The Mobileye Terrify

The Mobileye Terrify
Paul Allison, CFA

about 2 months ago2 mins

Mentioned in story

Mobileye, the self-driving technology maker, stunned investors with a grim warning last week, saying revenues for this quarter would be far below the last – and roughly 26% below analysts’ expectations for the whole year. Bosses blamed a buildup of excess inventory by its top-tier customers (who count among them BMW, Volkswagen, and Nissan). The firm’s shares responded accordingly: plunging more than 30%.

This was bad news for investors and for the already struggling Intel, which owns nearly 90% of the Israel-based firm. But it should also serve as a reminder that, even in this AI era, not all semiconductor firms are created equal. Sure, Nvidia may have spent 2023 watching its shares skyrocket, but it was a year to forget for most regular semiconductor firms. They’ve been trying to sell excess inventory ever since the Covid boom fizzled in 2021.
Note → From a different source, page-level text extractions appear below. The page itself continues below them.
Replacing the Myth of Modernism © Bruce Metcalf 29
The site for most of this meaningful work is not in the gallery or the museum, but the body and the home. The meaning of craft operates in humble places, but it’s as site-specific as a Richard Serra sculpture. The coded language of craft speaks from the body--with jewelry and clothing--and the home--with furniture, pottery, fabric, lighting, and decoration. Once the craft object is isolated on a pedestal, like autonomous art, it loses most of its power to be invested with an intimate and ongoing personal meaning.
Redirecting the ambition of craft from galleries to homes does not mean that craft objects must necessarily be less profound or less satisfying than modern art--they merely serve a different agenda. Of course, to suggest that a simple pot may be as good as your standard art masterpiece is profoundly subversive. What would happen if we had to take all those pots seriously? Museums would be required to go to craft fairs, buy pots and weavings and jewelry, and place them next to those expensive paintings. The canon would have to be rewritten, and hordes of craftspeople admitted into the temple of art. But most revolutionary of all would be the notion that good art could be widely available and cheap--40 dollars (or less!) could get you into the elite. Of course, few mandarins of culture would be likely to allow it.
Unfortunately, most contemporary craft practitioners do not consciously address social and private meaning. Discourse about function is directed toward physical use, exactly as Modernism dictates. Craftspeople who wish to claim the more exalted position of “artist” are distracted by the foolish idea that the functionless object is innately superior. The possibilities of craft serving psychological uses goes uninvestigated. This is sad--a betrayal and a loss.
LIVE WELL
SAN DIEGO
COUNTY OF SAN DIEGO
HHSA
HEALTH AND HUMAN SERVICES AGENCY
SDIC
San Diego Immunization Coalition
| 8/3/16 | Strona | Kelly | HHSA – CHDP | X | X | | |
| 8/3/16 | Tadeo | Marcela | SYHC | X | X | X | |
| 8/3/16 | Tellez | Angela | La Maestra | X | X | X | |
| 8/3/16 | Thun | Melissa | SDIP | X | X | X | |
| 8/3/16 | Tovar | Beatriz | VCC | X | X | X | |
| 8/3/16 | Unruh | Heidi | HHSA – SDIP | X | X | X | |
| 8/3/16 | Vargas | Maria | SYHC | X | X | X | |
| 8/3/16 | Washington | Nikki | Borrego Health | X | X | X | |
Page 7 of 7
Automakers have generally been helping with that. After all, the industry was already a pretty big semiconductor customer and it’s been bulking up its orders since electric cars require a lot more chips than regular ones. And that’s why this inventory warning has been such a shocker. Now, this might just be a Mobileye problem, but if it’s not, it could signal another rough patch for the semiconductor industry – an industry that was hoping 2024 would finally be a recovery year.

If there’s a silver lining here, it’s this: semiconductor-buying industries are showing they can go their own way. And, yeah, that might not be a great thing for investors who are looking to ride the mindless super waves higher, but it does mean there’s potential for smoother profit growth for firms. And, ultimately, that may result in a better, less volatile investment prospect.

Like a lot of things, then, this all comes down to the short-term play versus the long-term. Shorter-term traders might want to take a long hard look at the auto industry before betting on a broad semiconductor upturn. Longer-term thinkers might want to ponder the benefits of a better-diversified semiconductor firm with potentially smoother profit cycles. Lower volatility should, in theory, lead to higher valuations.